In the quest for sustainable construction materials, a team of researchers led by Dan Bergsagel from the Circular Construction Lab at Cornell University has made a significant stride. Their work, published in the journal ‘npj Materials Sustainability’ (which translates to ‘npj Materials Sustainability’), evaluates alternative lamination methods for engineered wood products (EWP) that could revolutionize the construction industry’s approach to circular economy principles.
Engineered wood products have long been a staple in construction due to their versatility and structural integrity. However, traditional manufacturing processes rely heavily on permanent adhesive resins, which pose challenges for recycling and can release harmful gases. Bergsagel and his team sought to address these issues by exploring non-adhesive lamination methods that could enhance the circular and environmental performance of EWPs.
The research unfolded in three key phases. First, the team evaluated various interlocking surface patterns to improve non-adhesive lamination. They tested 17 different pattern shapes and 24 interlocking depths to determine the most effective configurations. This initial phase laid the groundwork for the subsequent structural performance tests.

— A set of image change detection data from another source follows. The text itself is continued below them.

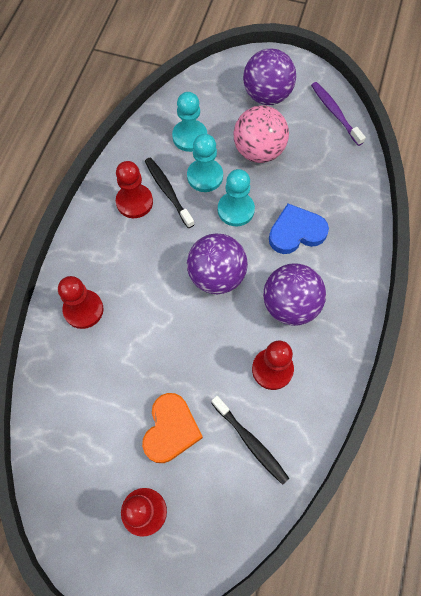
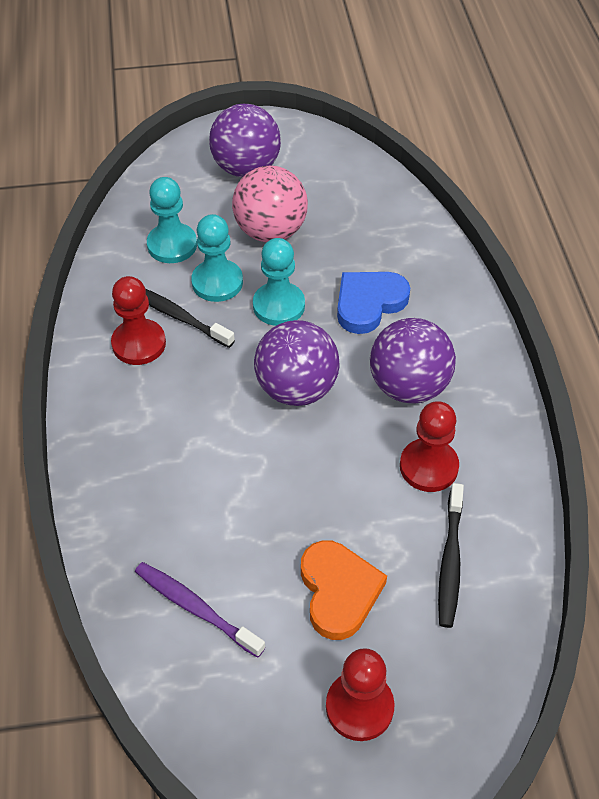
camera: 25 degrees left, 15 degrees down
red pawn [58,276,104,329] -> none
black toothbrush [211,396,289,485] -> black toothbrush turned 75 degrees clockwise [438,483,464,628]
purple toothbrush [311,82,366,146] -> purple toothbrush moved to [135,562,266,658]

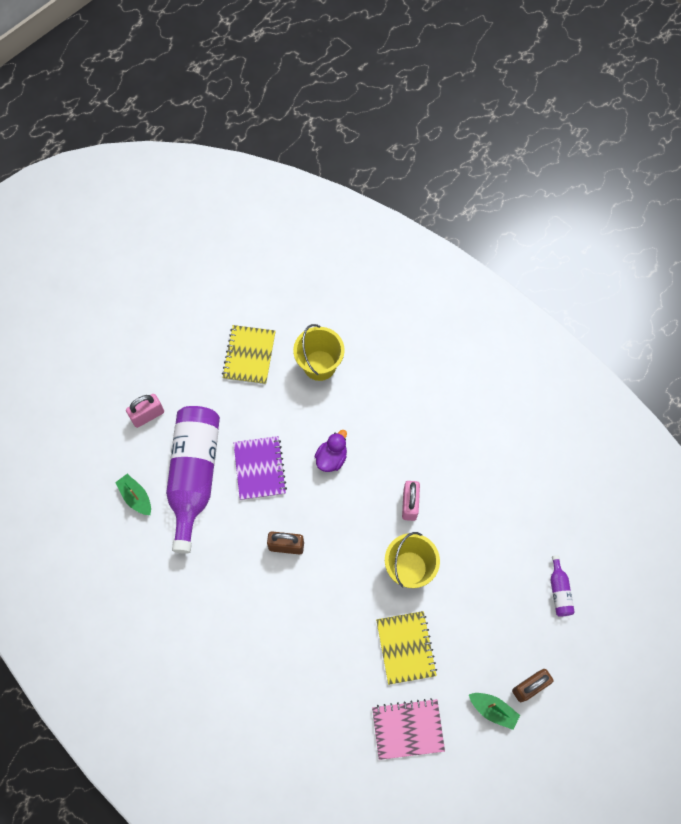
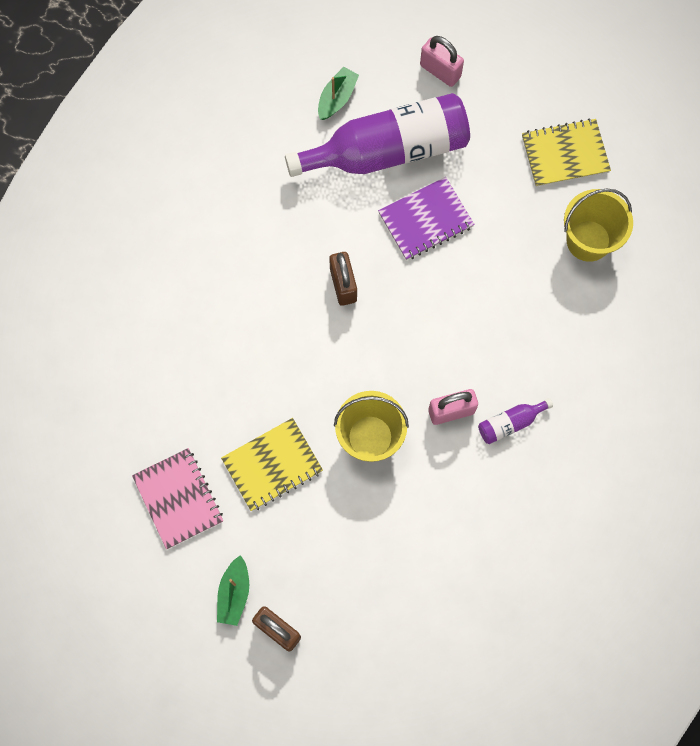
camera: 70 degrees right, 5 degrees up
purple duck [314,430,347,472] -> none
purple bottle [550,555,575,616] -> purple bottle moved to [478,398,553,444]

In the second phase, the researchers compared the structural performance of different lamination methods, including traditional glue lamination, metal nails, wood nails, and plastic straps. The tests were conducted on 4.5-foot two-layer beams made from 2×4 lumber. Notably, the grooved interlocking samples with mechanical fasteners outperformed the reference flat adhesive lamination method in both modulus of rupture (MOR) and modulus of elasticity (MOE) by 31% and 19%, respectively. “The grooved shear interface with wood nail fasteners showed remarkable promise,” Bergsagel explained. “This method not only matched the structural performance of traditional adhesive lamination but also offered significant advantages in terms of circularity and environmental impact.”
The final phase involved a comprehensive comparison of qualitative and quantitative parameters, including structure, economy, environment, and circularity. The results consistently pointed to the grooved shear interface with wood nail fasteners as the preferred lamination method for EWPs in circular construction, dubbed “GrooveLam.”
The implications of this research are far-reaching for the construction industry and the energy sector. As the demand for sustainable building materials grows, the development of larger dimension and longer length multi-lamination structural bending elements using the GrooveLam method could become a game-changer. “This innovation has the potential to reshape how we think about and utilize engineered wood products,” Bergsagel noted. “It aligns with the broader goals of reducing waste, improving recycling capabilities, and minimizing environmental impact.”
The study’s findings suggest that the construction industry is on the cusp of a new era where circular economy principles are not just aspirational but achievable. By adopting methods like GrooveLam, builders and developers can create structures that are not only durable and cost-effective but also environmentally responsible. As the world continues to grapple with the challenges of climate change and resource depletion, such advancements are crucial for fostering a more sustainable future.
The research published in ‘npj Materials Sustainability’ provides a compelling roadmap for the future of engineered wood products, offering a blueprint for how innovation can drive progress in the construction industry. With further development and adoption, the GrooveLam method could become a cornerstone of circular construction, paving the way for a more sustainable and resilient built environment.